TASK REQUIREMENTS. Repeat the listing below in full and exactly. Pictures are to be omitted.

EXTRACTED INFORMATION Block Start

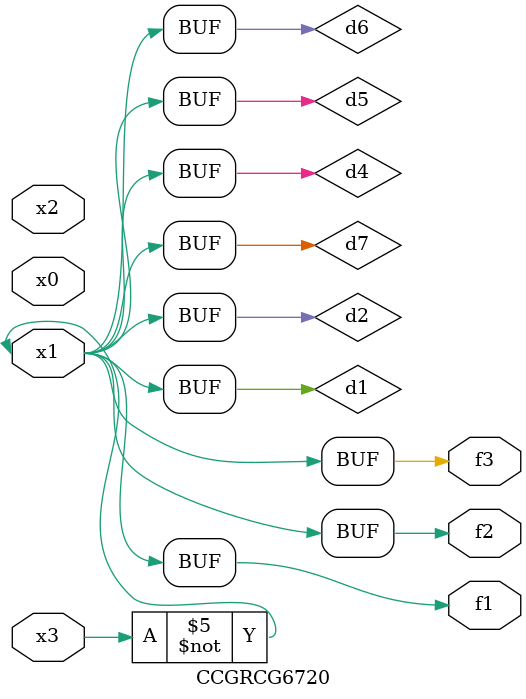
<source format=v>
module CCGRCG6720(
	input x0, x1, x2, x3,
	output f1, f2, f3
);

	wire d1, d2, d3, d4, d5, d6, d7;

	not (d1, x3);
	buf (d2, x1);
	xnor (d3, d1, d2);
	nor (d4, d1);
	buf (d5, d1, d2);
	buf (d6, d4, d5);
	nand (d7, d4);
	assign f1 = d6;
	assign f2 = d7;
	assign f3 = d6;
endmodule

</source>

EXTRACTED INFORMATION Block End

OUTPUT FOR THIS EXERCISE.
<source format=v>
module CCGRCG6720(
	input x0, x1, x2, x3,
	output f1, f2, f3
);

	wire d1, d2, d3, d4, d5, d6, d7;

	not (d1, x3);
	buf (d2, x1);
	xnor (d3, d1, d2);
	nor (d4, d1);
	buf (d5, d1, d2);
	buf (d6, d4, d5);
	nand (d7, d4);
	assign f1 = d6;
	assign f2 = d7;
	assign f3 = d6;
endmodule

</source>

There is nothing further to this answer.